* **Exercise directions**
Going through the records that follow, please count the lines with "Zona" in them and give only the count.

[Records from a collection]
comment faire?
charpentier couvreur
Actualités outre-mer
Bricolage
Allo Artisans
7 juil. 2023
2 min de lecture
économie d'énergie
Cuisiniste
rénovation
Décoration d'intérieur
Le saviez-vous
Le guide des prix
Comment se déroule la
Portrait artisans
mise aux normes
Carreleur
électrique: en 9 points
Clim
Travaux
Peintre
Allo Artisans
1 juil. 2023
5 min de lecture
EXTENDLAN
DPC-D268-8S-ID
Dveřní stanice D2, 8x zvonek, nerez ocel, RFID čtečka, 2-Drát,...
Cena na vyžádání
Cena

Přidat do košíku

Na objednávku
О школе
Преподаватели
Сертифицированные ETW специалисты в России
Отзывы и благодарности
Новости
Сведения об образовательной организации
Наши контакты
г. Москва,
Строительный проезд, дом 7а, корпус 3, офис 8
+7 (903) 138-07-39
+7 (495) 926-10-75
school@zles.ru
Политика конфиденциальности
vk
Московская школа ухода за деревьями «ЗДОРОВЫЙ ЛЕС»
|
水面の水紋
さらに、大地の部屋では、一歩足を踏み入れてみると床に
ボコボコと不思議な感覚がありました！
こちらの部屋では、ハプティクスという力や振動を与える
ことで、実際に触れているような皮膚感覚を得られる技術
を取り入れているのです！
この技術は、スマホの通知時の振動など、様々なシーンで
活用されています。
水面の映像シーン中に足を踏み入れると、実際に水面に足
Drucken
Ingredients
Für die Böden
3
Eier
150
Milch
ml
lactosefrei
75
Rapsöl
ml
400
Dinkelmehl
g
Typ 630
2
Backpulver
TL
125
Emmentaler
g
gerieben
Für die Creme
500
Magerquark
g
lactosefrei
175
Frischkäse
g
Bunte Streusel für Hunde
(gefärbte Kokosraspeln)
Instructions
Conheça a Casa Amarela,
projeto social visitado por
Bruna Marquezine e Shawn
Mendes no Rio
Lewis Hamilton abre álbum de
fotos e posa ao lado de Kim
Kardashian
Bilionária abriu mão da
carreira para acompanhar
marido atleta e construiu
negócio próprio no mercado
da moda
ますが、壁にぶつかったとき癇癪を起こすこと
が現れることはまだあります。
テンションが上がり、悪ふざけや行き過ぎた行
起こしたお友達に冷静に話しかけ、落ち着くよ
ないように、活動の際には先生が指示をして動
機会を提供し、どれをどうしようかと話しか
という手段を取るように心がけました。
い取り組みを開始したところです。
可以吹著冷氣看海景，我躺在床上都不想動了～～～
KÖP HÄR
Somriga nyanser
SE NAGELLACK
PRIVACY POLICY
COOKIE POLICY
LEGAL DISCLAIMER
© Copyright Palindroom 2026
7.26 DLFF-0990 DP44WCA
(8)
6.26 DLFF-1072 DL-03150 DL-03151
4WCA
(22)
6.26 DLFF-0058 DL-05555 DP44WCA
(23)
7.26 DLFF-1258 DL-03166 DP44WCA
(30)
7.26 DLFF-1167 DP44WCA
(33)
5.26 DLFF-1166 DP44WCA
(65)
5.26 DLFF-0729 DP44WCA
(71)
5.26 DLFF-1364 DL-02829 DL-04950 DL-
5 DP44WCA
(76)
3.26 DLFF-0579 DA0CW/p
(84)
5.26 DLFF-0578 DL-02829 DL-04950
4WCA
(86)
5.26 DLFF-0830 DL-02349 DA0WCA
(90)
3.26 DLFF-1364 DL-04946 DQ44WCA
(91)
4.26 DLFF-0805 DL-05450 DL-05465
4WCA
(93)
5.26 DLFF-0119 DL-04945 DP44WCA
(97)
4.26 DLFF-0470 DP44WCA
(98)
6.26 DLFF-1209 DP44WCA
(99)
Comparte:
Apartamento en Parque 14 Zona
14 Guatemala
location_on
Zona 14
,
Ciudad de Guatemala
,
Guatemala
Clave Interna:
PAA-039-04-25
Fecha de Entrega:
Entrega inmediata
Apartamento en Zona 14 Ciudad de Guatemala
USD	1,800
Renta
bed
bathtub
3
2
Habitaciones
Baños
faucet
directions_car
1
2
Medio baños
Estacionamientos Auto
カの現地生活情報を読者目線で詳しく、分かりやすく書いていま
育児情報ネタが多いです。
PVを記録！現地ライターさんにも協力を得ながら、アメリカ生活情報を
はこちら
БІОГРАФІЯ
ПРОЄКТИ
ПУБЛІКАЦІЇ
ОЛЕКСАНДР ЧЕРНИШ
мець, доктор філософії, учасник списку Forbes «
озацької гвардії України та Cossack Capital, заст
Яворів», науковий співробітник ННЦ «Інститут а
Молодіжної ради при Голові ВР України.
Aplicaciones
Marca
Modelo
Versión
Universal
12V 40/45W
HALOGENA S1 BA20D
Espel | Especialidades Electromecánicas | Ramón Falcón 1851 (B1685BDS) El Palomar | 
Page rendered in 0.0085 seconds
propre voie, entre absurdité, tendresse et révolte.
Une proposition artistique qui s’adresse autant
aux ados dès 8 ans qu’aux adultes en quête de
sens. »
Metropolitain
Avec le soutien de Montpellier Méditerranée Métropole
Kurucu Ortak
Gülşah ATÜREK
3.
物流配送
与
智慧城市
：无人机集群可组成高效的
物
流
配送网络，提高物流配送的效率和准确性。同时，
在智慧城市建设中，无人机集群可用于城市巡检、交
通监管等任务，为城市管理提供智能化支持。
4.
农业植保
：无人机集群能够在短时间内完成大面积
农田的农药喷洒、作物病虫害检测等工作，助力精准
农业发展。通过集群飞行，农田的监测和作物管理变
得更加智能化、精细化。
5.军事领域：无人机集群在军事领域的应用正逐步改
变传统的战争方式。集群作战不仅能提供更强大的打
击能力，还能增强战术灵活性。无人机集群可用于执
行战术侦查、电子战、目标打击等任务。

* **Response area**
3